フェイク・ドキュメンタリーとドッキリは実は紙一重で、
欺こうという対象(ターゲット)が出演者なのか観客なのかだけの違いです。
本作も監督と千原ジュニアが企画会議するシーンがなければ、
列記としたフェイク・ドキュメンタリーです。
(『ガチンコ』のヤラセだってフェイク・ドキュメンタリーみたいなもんですよね。

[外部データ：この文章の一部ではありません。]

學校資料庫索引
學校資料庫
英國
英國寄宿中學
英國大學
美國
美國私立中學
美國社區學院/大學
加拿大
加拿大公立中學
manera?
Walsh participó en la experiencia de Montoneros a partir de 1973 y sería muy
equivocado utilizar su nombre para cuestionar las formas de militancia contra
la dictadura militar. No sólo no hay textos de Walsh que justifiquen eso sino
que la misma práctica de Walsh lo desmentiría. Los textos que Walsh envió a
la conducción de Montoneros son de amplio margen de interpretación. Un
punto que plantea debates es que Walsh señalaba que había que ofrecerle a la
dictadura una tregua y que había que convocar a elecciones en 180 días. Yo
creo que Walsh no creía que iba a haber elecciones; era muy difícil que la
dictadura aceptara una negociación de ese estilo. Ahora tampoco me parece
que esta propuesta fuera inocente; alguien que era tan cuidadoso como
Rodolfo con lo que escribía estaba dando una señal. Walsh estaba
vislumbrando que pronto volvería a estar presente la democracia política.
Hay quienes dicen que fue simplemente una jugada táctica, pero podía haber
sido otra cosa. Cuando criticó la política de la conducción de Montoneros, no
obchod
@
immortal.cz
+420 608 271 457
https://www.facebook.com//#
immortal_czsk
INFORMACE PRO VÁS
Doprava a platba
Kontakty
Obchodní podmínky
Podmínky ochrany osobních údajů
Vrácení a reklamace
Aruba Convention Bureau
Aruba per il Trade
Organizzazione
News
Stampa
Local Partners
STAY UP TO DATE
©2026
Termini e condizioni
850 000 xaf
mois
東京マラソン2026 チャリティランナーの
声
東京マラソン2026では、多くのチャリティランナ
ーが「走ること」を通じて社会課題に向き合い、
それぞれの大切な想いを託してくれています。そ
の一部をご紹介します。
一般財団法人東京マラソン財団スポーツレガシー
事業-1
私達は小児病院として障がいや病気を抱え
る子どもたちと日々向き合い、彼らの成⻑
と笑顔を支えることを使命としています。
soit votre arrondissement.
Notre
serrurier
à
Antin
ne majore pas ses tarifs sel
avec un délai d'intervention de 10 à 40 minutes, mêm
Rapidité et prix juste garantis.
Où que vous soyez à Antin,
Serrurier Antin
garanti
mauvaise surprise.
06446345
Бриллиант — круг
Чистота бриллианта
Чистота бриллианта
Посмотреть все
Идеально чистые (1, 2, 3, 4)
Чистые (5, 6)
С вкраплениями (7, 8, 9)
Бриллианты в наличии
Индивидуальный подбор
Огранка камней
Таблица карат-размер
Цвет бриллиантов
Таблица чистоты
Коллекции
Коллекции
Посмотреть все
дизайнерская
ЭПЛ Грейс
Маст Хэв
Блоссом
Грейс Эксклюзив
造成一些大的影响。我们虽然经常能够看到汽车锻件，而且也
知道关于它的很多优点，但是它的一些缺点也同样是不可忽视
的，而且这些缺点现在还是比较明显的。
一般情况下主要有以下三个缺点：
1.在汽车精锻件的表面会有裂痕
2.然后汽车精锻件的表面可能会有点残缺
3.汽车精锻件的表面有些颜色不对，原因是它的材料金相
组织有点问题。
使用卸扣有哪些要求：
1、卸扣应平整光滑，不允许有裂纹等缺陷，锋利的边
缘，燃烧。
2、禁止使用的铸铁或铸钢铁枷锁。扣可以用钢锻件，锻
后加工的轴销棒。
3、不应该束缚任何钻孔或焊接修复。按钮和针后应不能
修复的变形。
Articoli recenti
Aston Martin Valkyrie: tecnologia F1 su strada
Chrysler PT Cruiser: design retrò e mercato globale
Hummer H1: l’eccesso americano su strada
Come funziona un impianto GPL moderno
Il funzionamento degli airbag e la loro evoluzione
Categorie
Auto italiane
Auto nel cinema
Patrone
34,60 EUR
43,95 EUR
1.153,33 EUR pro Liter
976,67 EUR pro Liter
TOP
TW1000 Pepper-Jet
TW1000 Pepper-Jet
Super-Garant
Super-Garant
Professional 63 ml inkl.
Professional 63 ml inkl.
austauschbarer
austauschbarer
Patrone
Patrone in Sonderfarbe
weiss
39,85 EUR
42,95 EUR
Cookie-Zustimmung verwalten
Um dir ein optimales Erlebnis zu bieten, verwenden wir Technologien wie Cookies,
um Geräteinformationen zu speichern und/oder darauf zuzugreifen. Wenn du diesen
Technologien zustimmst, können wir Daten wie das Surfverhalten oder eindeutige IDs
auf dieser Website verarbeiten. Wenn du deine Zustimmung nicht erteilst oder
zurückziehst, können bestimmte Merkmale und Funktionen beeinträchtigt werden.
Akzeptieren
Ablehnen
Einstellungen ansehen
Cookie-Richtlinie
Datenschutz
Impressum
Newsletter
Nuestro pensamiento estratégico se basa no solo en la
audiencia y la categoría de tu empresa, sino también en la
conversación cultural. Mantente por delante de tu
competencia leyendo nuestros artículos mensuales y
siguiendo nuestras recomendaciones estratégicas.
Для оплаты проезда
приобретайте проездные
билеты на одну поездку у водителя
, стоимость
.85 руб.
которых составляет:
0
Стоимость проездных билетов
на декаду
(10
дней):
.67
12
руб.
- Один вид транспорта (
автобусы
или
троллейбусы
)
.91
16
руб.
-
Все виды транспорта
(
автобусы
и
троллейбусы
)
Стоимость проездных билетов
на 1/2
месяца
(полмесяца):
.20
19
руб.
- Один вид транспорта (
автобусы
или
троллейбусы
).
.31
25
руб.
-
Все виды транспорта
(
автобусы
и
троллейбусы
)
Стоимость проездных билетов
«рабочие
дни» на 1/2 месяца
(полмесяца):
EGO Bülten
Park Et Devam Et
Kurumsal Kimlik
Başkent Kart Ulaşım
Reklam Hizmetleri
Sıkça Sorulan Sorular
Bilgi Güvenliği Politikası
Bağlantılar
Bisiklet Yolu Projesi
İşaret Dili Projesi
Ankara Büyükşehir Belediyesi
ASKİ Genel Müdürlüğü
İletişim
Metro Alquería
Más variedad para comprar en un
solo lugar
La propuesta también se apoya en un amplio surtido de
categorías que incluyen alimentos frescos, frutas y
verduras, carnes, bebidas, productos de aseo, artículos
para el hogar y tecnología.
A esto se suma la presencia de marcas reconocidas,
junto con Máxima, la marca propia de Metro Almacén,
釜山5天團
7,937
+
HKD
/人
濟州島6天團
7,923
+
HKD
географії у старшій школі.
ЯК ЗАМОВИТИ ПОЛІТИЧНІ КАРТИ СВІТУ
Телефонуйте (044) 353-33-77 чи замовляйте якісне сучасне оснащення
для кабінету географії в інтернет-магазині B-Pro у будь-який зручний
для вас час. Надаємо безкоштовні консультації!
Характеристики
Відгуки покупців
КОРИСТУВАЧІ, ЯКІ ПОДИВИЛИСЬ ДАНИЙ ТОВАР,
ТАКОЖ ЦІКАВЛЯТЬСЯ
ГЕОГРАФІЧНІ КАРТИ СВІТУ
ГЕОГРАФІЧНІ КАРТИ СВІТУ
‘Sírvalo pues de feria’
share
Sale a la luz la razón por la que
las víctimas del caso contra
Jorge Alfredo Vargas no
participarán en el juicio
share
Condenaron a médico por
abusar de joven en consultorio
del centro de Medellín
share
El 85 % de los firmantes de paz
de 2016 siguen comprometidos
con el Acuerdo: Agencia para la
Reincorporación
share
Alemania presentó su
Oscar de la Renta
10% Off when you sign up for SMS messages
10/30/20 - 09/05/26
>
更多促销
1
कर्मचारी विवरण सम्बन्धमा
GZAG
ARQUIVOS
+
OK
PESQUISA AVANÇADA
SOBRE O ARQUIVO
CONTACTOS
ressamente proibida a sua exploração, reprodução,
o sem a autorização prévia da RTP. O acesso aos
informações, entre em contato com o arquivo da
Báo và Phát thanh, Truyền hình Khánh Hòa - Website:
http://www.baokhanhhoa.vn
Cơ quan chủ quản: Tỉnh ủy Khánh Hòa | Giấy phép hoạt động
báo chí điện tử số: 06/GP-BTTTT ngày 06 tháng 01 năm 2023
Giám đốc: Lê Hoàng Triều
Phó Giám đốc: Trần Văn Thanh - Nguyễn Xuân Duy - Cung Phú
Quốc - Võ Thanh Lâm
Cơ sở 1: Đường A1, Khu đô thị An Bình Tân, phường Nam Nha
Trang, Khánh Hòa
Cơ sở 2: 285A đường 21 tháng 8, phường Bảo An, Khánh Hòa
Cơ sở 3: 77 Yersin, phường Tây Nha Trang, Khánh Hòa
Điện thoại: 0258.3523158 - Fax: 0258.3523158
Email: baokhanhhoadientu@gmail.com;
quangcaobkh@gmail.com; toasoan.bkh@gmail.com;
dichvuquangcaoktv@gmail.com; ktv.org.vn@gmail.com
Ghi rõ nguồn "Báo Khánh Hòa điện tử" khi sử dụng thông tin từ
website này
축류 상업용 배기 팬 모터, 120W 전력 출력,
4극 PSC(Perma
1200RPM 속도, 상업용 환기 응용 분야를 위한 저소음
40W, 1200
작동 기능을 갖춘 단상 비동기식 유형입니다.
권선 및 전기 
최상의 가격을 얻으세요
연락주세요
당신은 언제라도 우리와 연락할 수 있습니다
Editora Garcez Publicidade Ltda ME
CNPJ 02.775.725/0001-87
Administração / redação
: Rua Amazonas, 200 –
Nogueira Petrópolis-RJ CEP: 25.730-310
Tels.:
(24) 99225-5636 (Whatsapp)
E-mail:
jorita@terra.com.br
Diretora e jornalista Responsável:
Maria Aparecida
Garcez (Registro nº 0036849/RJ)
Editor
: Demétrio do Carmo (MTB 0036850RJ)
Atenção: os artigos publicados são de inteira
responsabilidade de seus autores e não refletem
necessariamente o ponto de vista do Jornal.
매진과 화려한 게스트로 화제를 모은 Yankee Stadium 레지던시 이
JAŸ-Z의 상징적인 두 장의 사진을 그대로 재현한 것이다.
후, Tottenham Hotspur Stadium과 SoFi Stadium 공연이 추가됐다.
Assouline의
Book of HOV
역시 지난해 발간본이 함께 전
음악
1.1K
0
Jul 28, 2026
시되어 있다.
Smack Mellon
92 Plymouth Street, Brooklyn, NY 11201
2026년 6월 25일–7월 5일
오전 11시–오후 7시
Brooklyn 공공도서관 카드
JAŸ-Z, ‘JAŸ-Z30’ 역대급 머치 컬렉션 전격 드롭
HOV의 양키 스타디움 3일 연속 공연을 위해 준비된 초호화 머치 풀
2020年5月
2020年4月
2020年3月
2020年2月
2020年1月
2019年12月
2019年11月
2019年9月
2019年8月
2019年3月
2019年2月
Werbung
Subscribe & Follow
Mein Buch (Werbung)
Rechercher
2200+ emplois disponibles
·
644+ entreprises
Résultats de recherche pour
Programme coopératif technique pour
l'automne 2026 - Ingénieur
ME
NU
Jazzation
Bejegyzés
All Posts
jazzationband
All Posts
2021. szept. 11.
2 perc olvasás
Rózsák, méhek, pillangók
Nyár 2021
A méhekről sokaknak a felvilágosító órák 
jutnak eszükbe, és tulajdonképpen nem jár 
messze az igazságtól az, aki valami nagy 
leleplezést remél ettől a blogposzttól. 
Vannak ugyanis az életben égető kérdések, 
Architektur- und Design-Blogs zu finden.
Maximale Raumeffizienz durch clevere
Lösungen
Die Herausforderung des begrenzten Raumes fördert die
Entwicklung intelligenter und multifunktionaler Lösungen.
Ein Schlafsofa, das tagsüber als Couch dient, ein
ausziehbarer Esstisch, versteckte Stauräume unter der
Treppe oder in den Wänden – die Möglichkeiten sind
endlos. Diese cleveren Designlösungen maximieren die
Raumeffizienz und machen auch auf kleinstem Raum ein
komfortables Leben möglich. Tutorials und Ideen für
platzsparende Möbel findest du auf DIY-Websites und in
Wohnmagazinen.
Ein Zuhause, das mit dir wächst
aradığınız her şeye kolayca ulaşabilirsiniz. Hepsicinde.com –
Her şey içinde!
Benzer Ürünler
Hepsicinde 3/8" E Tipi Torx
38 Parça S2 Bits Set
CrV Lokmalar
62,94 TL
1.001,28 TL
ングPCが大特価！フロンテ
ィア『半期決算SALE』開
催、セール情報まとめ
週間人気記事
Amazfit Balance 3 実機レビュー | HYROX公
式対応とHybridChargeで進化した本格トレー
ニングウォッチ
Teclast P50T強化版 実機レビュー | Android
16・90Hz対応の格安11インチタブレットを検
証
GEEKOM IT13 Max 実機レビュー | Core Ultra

)
本作は、UFOやら宇宙人やらが絡んでくるドッキリで、
ありえないドッキリにひっかかるロッシーを見てみんな笑っていますが、
もしかするとありえないと感じるのはドッキリだとわかっているからで、
これが『放送禁止』形式で普通にロケ番組の体裁で放映されたとしたら、
ロッシー同様、最後まで真実だと思ってしまう人もいるかもしれません。
『パラノーマル・アクティビティ』を実録だと思ってしまう人もいますからね。

「そんな奴いないだろう」と思っている人も多いと思いますが、
本作を観て、素直に「ドッキリだ」と認識してしまっている人は騙されやすい人です。
本作だって、ロッシーが騙された演技をしているだけの、
フェイク・ドキュメンタリーかもしれませんよ。
まぁロッシーに台本が渡されていたとは思いたくはないですが、
彼が番組を成立させるために騙されたフリを続けていた可能性は大いにあります。
芸人はたとえ途中でドッキリだと気付いても、企画がポシャらないように、
ドッキリを成立させるように振る舞うのが普通です。
でも大概はそこに演技臭さが出るもんなんだけど、
ロッシーはただでさえ感情の読みにくい不思議ちゃんで、演技ぽさは感じさせないし、
公私ともにドッキリにかけられ慣れしている、いわばドッキリにひっかかるプロです。
騙されるフリなんて、彼にしてみればお手の物かもしれません。
本作を観てホントにロッシーが最後まで騙されていると思った人は、
ロッシー以上にピュアハートの持ち主ですよ。
フェイク・ドキュメンタリー作品のいいお客さんになれます。

映画という形式の中では珍しいジャンルの作品なので一見の価値はあるんじゃないかな?
でもDVD化されてしまえば、他のバラエティ番組のDVDとやってることは一緒で、
劇場で観ないのであればどうということはない作品です。